# Related Sites > SQL Course >  SQL-Error

## Mutyaboyina

Hi..
I am Inserting into a Table with sql interperter

*Create table myemployees_sp1511
(firstname varchar(15),
Lastname varchar(20),
Title varchar(10),
Age number(3),
Salary number(8,2));*

myemployees_sp1511 created: 
firstname	Lastname	Title	Age	Salary


*insert into 
  myemployees_sp1511
(firstname, lastname, 
 title, age, salary)
values ('Jonie', 'Weber', 
        'Sec', 28, 
        19500);*

*
Error occured. Recheck your SQL statement*

could any one tell me where i am wrong..why i am not able to insert into the table.

Rgds
Geeta

----------


## POS

Hello are the column names case sensitive in the software you are using?

You have created table column names using a mixture of capital and small case letters and you have been inconsistent in your insert statement.

Maybe this helps.
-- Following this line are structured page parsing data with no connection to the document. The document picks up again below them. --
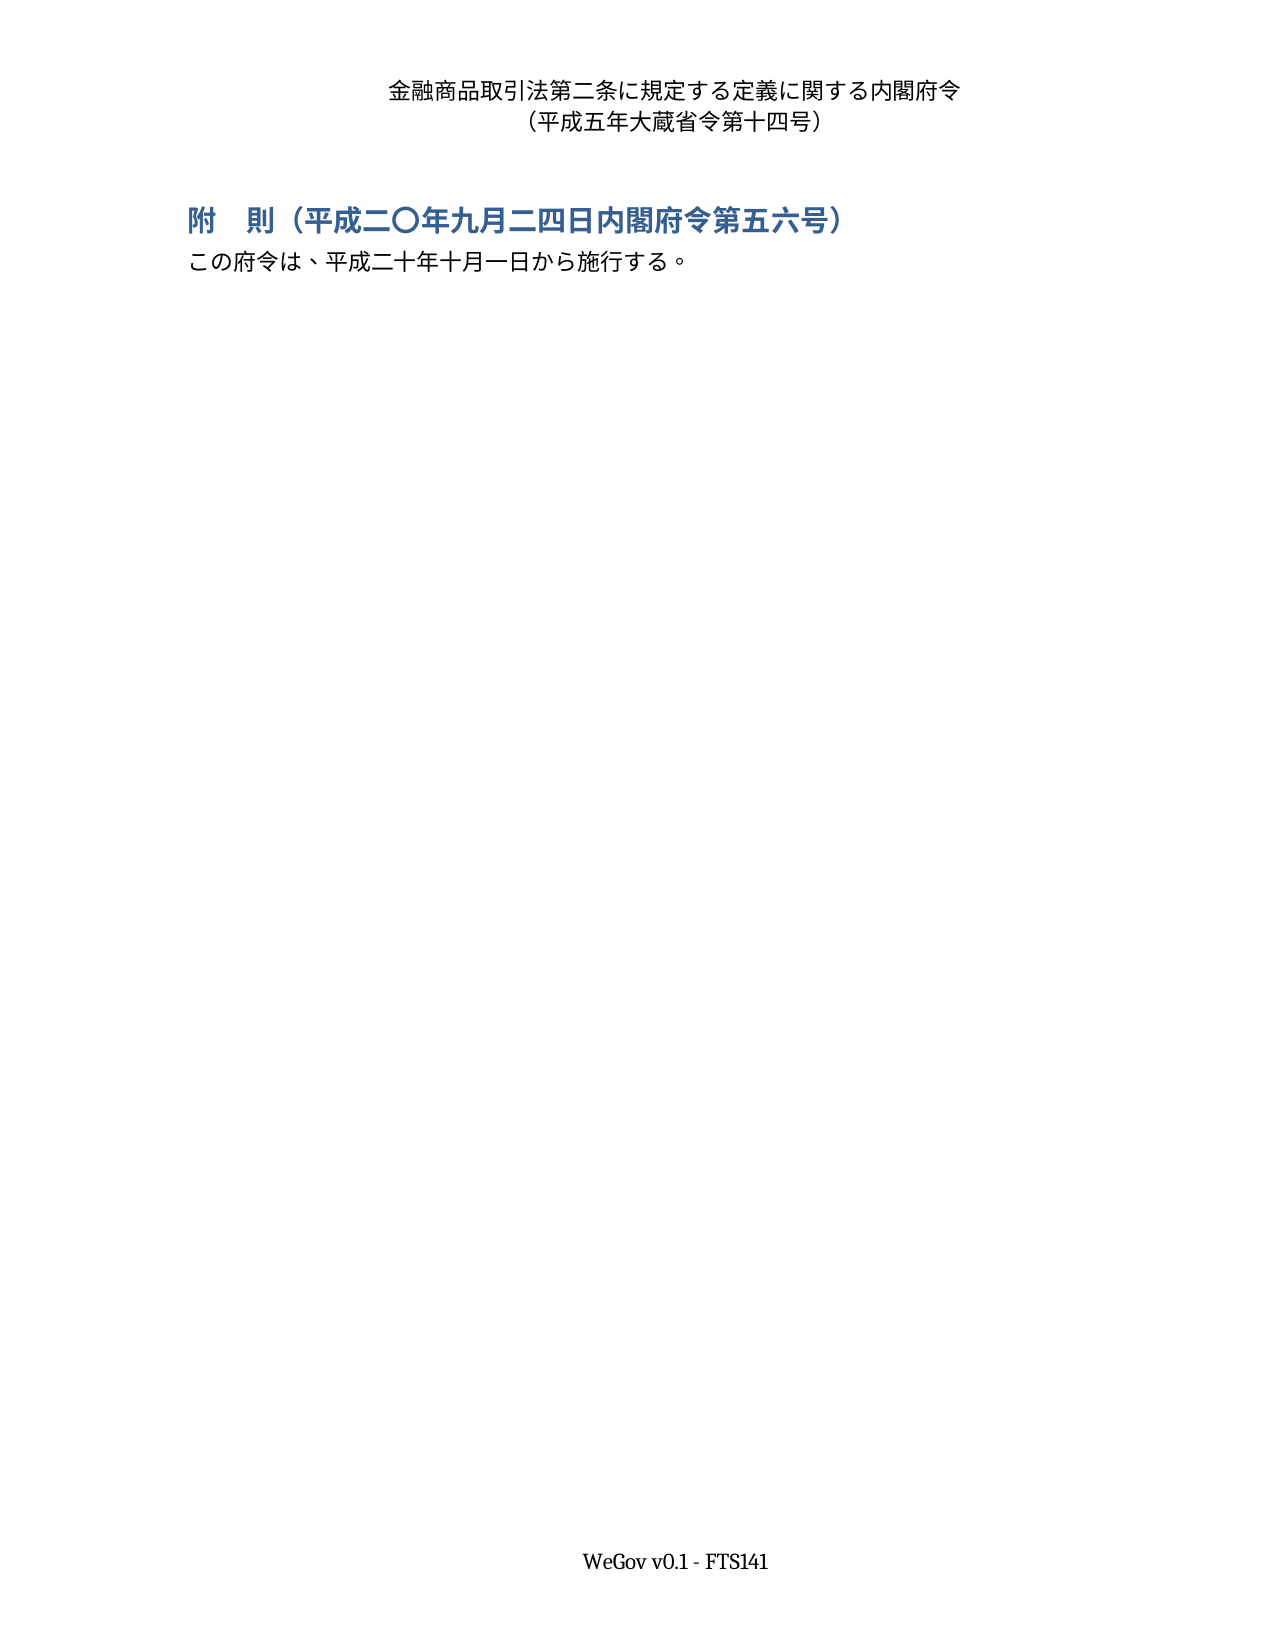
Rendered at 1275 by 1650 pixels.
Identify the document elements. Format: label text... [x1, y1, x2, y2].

text この府令は、平成二十年十月一日から施行する。 [187, 246, 1087, 277]
subtitle 附 則（平成二〇年九月二四日内閣府令第五六号） [187, 200, 1087, 240]
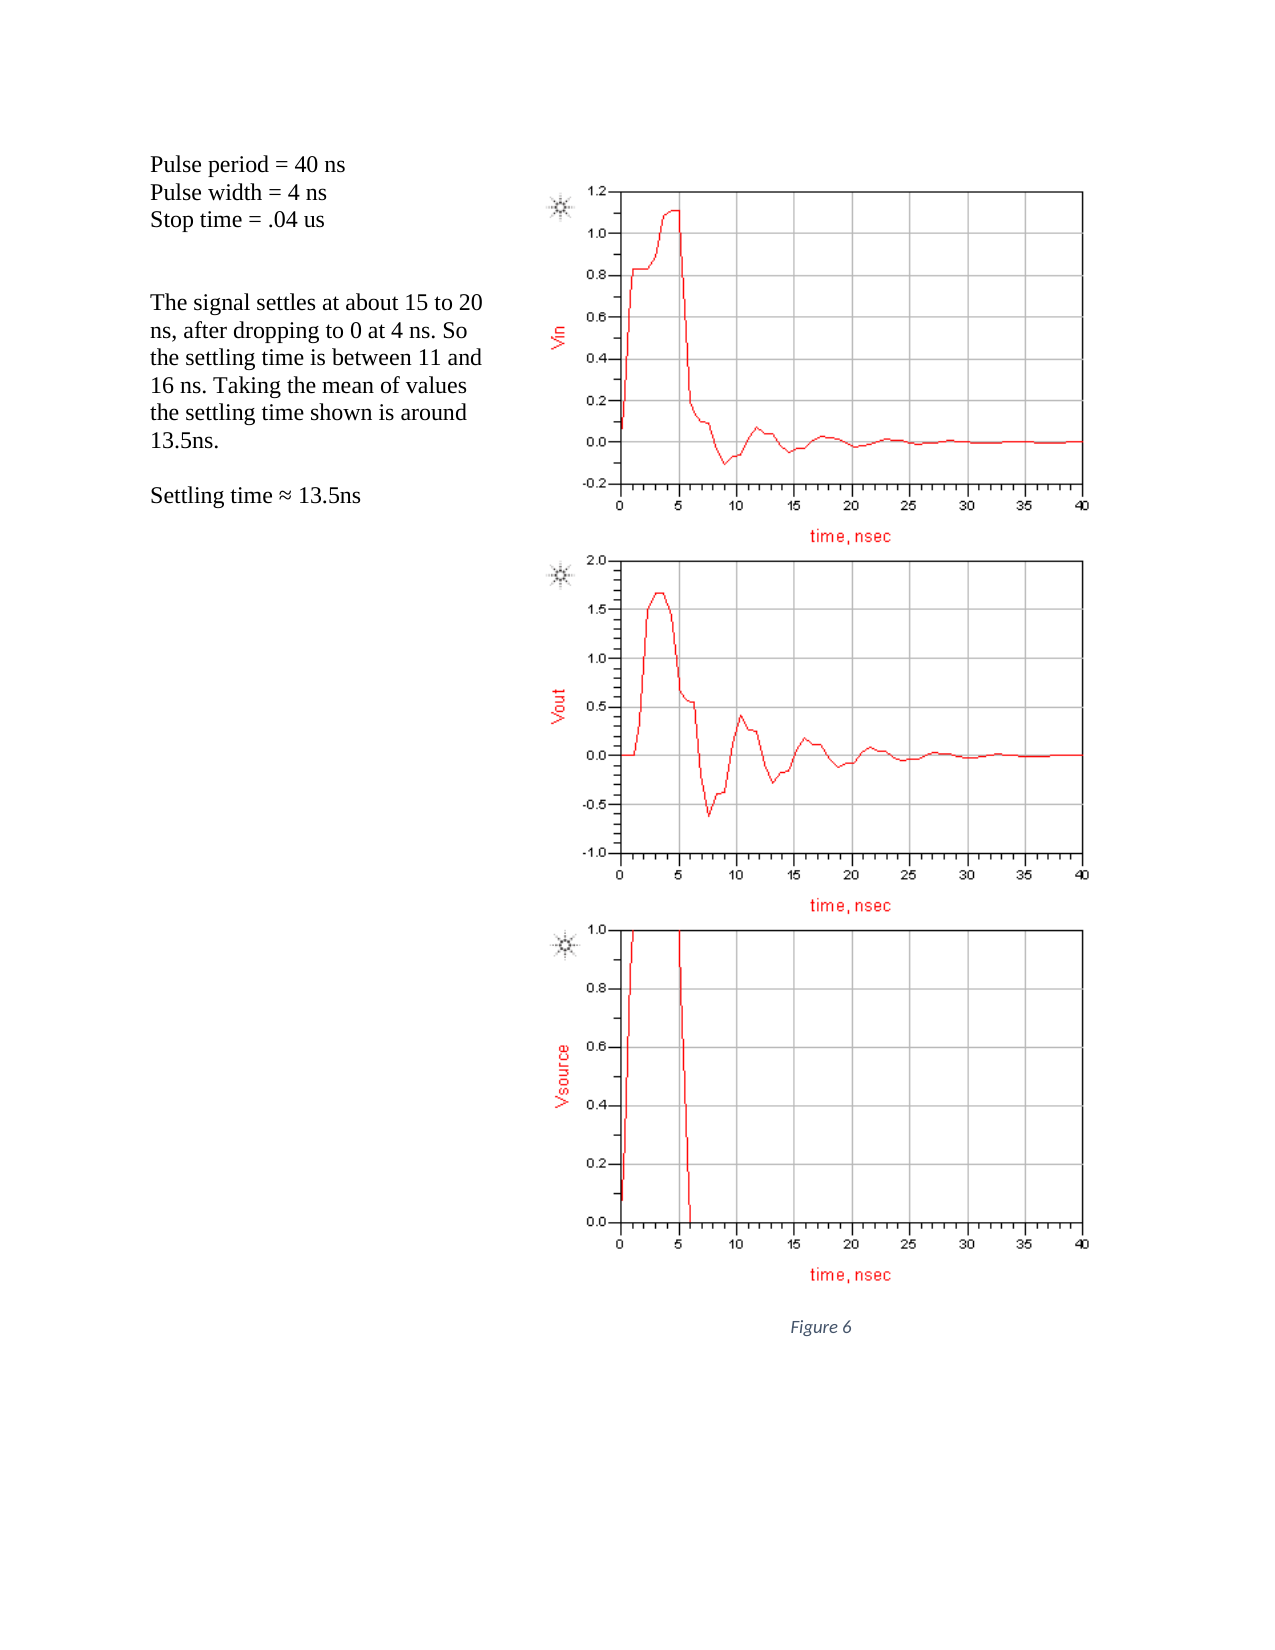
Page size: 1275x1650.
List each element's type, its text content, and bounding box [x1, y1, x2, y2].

picture [518, 150, 1122, 1302]
text Stop time = .04 us [150, 205, 518, 233]
text Settling time ≈ 13.5ns [150, 481, 518, 509]
text Pulse width = 4 ns [150, 178, 518, 205]
text The signal settles at about 15 to 20 ns, after dropping to 0 at 4 ns. So the settling time is between 11 and 16 ns. Taking the mean of values the settling time shown is around 13.5ns. [150, 288, 518, 454]
text Pulse period = 40 ns [150, 150, 518, 178]
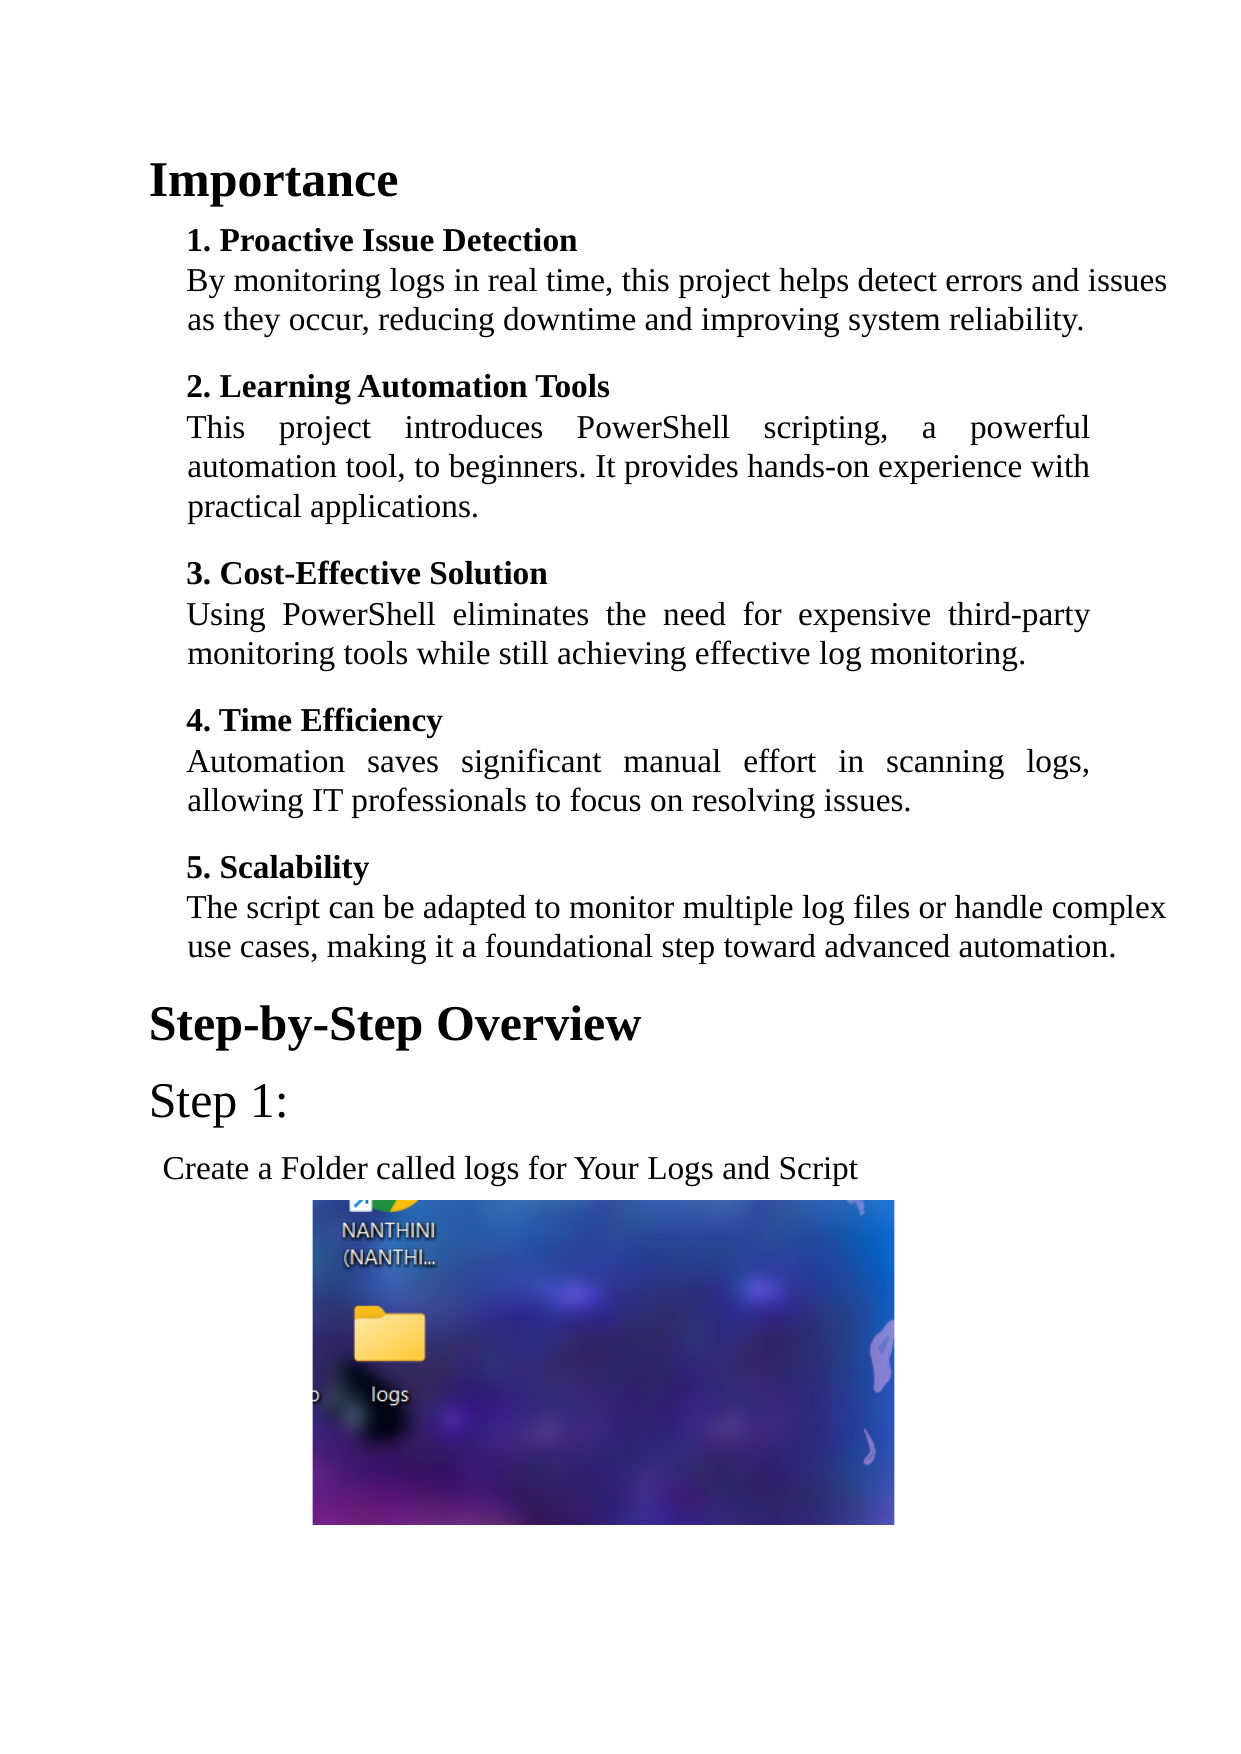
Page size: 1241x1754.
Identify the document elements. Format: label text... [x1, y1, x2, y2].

subtitle 1. Proactive Issue Detection [186, 220, 1091, 259]
subtitle Step-by-Step Overview [148, 993, 1177, 1051]
text By monitoring logs in real time, this project helps detect errors and issues as they occur, reducing downtime and improving system reliability. [186, 261, 1168, 337]
text Automation saves significant manual effort in scanning logs, allowing IT professionals to focus on resolving issues. [186, 741, 1091, 819]
text This project introduces PowerShell scripting, a powerful automation tool, to beginners. It provides hands-on experience with practical applications. [186, 407, 1091, 524]
text The script can be adapted to monitor multiple log files or handle complex use cases, making it a foundational step toward advanced automation. [186, 888, 1168, 964]
text Create a Folder called logs for Your Logs and Script [150, 1148, 1091, 1186]
subtitle 4. Time Efficiency [186, 700, 1091, 738]
subtitle Importance [148, 150, 1177, 207]
picture [312, 1200, 895, 1525]
subtitle 3. Cost-Effective Solution [186, 553, 1091, 591]
subtitle 2. Learning Automation Tools [186, 366, 1091, 404]
text Step 1: [148, 1070, 1177, 1128]
text Using PowerShell eliminates the need for expensive third-party monitoring tools while still achieving effective log monitoring. [186, 594, 1091, 672]
subtitle 5. Scalability [186, 847, 1091, 886]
Please let me know.

----------


## Mutyaboyina

Pls can u try the sql statement and let me know.

----------


## POS

Try it yourself you lazy fool.
You will never succeed if you don't have the most basic problem solving skills. This is nothing to do with language barriers simply about YOU as a person.

You have the means and the time to develop your skills.

This is not getyourassignmentdoneforfree.com

----------


## Mutyaboyina

this is fyi that i hv tired more than 50 times but still could not get it...and if u read my message clearly i asked just to try from ur end and let me know,moreover i didnt ask for the answer ...anyways be polite on forums and try to encourage others.

----------


## rmiao

Did you try this one?

insert into 
myemployees_sp1511
(firstname, Lastname, 
Title, Age, Salary)
values ('Jonie', 'Weber', 
'Sec', 28, 
19500);

That's what POS told you about case issue. Other people don't necessary have same environment like you have, so makes no sense to ask people test your code on their system.

----------


## happywjoy

Well, it could be case sensitivity that was mentioned earlier by POS and he's probably right.  But I think there are two other possibilities (very small ones) but it depends on your software. (Does it have a manual?)

It could also be related to salary.  I'm not familiar with the sql software that you are using but it might require you to imput data with accuracy up to two digits to the right of the decimal point (mantissa).  For example, 19500.00

Also, you included an age column that is using number data type with three digits.  Does your software require three digits to be included.  That would be an uncommon requirement.  
Also, I'm not sure three digits are necessary for age.

----------


## cavusbarnss

he is right .I got same problem..I tried may be 20 times .. no way..its didnt work..

----------


## cavusbarnss

please someone help me. please

----------


## rmiao

What's your statement and db collation? What was the error if got any?

----------


## cavusbarnss

insert into
myemployees_sp1511
(firstname, Lastname,
Title, Age, Salary)
values ('Jonie', 'Weber',
'Sec', 28,
19500);
 this is not working..I tried many a times .no way..

----------


## rmiao

Got any error message?

----------


## cavusbarnss

Error occured. Recheck your SQL statement

----------


## rmiao

What do you mean?

----------


## cavusbarnss

Hi..
I am Inserting into a Table with sql interperter

Create table myemployees_ede
(firstname varchar(15),
Lastname varchar(20),
Title varchar(10),
Age number(3),
Salary number(8,2));

myemployees_ede created:
firstname Lastname Title Age Salary


insert into
myemployees_ede
(firstname, lastname,
title, age, salary)
values ('Jonie', 'Weber',
'Sec', 28,
19500);

and I am getting this error

*Error occured. Recheck your SQL statement*

----------


## rmiao

What's your sql server version? The code works on sql2k and sql2k5 in my testing.

----------


## cavusbarnss

I dont know what the version is..I am giving you the address

http://sqlcourse.com/create.html

thank you

----------


## rmiao

That didn't tell anything. Did you run the code on MS sql server?

----------


## cavusbarnss

I am just trying to learn sql by myself  and I found this web site on internet.(http://sqlcourse.com/create.html)first couple lessons  went good but the example that  I wrote  here ,when I try to  Insert into a Table with sql interperter ,   I am getting the same answer..and I have no idea  why.. because that  is their own example  and its not working with their own sql interperter.

----------


## rmiao

You should ask them then.

----------


## vanaspati

insert into
myemployees_ede
(firstname, lastname,
title, age, salary)
values ('Jonie', 'Weber',
'Sec', 28,
00019500.00);

Just run this, this will definitly work.

----------